The reason that I appreciate this review is that it’s reviewing this Windows 7 as a compact SUV and not as if it was a viable candidate as a sporty hatchback. That’s also how I fault most reviews. They criticize these Windows 7 slates for the ways in which they aren’t as good as mobile OS slates without ever deprecating mobile OS slates for not even being able to do most of what a Windows 7 slate can. That’s what I and others mean when we say that most reviewers just review themselves. They only want a sporty hatchback. They assume that that’s what’s best for everybody and that everybody does or should agree with them, and they hold all devices up to this arbitrary and irresponsible standard. People are different. Devices are different. User experience doesn’t just mean what a device does. It also means what a device can’t do. It’s the TOTAL experience. It’s widely defined, and if two devices don’t offer substitutable operating experiences than they probably be reviewed differently (this is why Brad is good at what he does).
I think it’s pretty clear that anybody who’s going to savor what this device has to offer is not going to be as satisfied by what an Android slate has to offer and vice versa. They’re different.

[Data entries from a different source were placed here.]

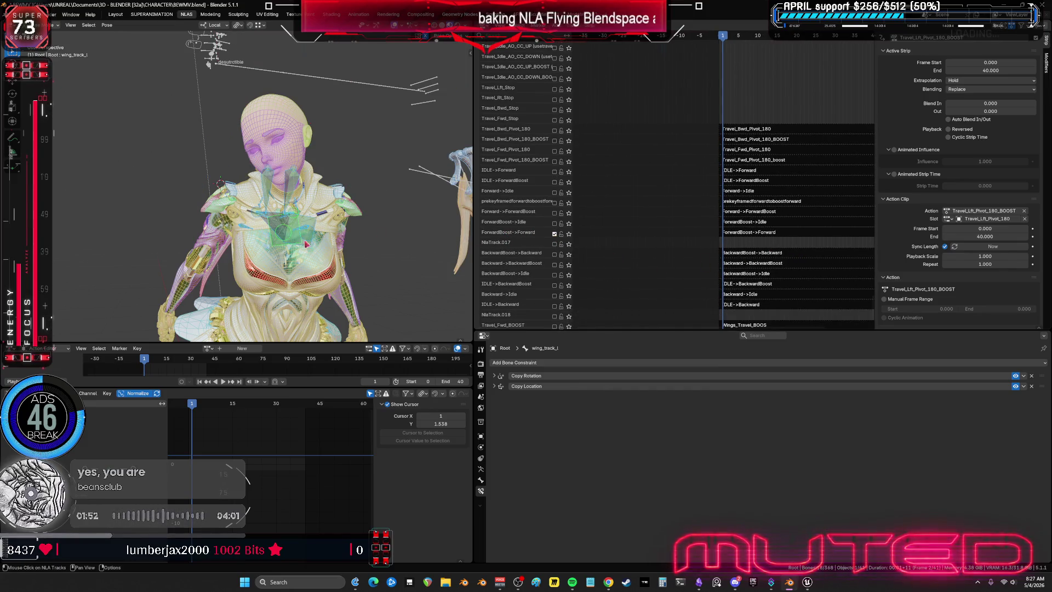
key("space")
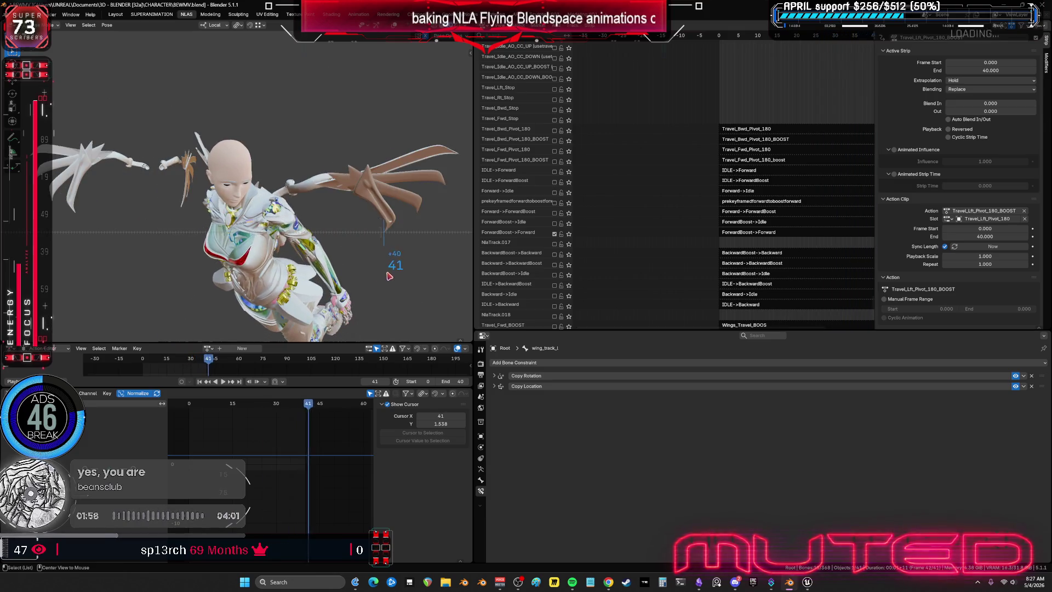
key("Escape")
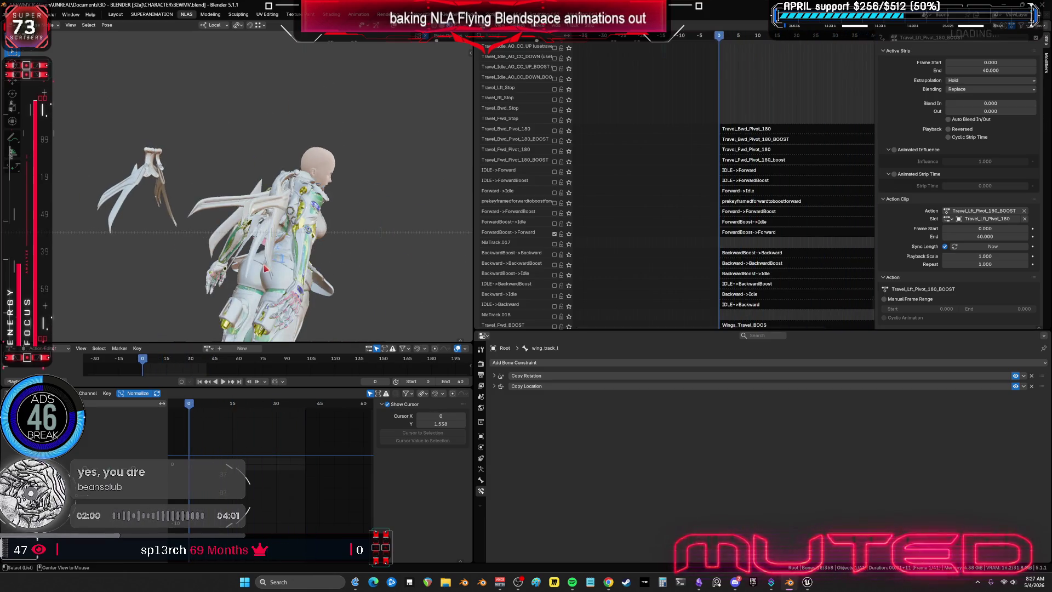
key("space")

“While I have no doubt that a machine with a 12 inch, 1366 x 768 pixel display, an active digitizer and stylus, and maybe an Intel Core 2 Duo chip”
You mean the Motion Computing J3500: 12.1 inch, 1,280 by 800 display, an active digitizer (with a dual touch option) and stylus, and a choice of an Intel i7 at 1.2GHz or i5 at 1.06GHz. Unfortunately it starts at $2000 and weighs 3.6 pounds.